TASK> Your output should consist solely of the lines from the one holding "В menuconfig находим" to the end of the records below, inclusive, reproduced exactly and free of pictures.

[Collected data]
★ ★ ★ ★ ★
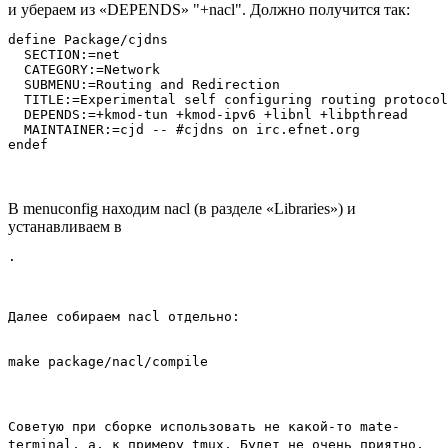
и убераем из «DEPENDS» "+nacl". Должно получится так:
define Package/cjdns

  SECTION:=net

  CATEGORY:=Network

  SUBMENU:=Routing and Redirection

  TITLE:=Experimental self configuring routing protocol
  DEPENDS:=+kmod-tun +kmod-ipv6 +libnl +libpthread

  MAINTAINER:=cjd -- #cjdns on irc.efnet.org

В menuconfig находим nacl (в разделе «Libraries») и
устанавливаем в
.
Далее собираем nacl отдельно:
Советую при сборке использовать не какой-то mate-
terminal, а, к примеру tmux. Будет не очень приятно,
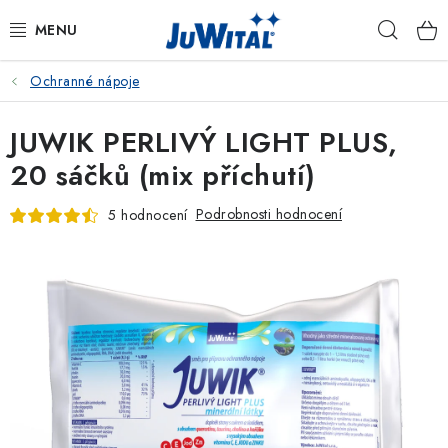
Přejít
Hleda
na
obsah
Ochranné nápoje
KATALOG
JUWIK PERLIVÝ LIGHT PLUS,
OCHRANNÉ NÁPOJE
20 sáčků (mix příchutí)
VITAMÍNY
Podrobnosti hodnocení
5 hodnocení
KOSMETIKA
VETERINÁRNÍ PÉČE
PÉČE O ROSTLINY
DÁRKOVÉ SADY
★ ★ ★ ★ ★
TASK OUTPUT>
В menuconfig находим nacl (в разделе «Libraries») и
устанавливаем в
.
Далее собираем nacl отдельно:
Советую при сборке использовать не какой-то mate-
terminal, а, к примеру tmux. Будет не очень приятно,
Přejít
Hleda
na
obsah
Ochranné nápoje
KATALOG
JUWIK PERLIVÝ LIGHT PLUS,
OCHRANNÉ NÁPOJE
20 sáčků (mix příchutí)
VITAMÍNY
Podrobnosti hodnocení
5 hodnocení
KOSMETIKA
VETERINÁRNÍ PÉČE
PÉČE O ROSTLINY
DÁRKOVÉ SADY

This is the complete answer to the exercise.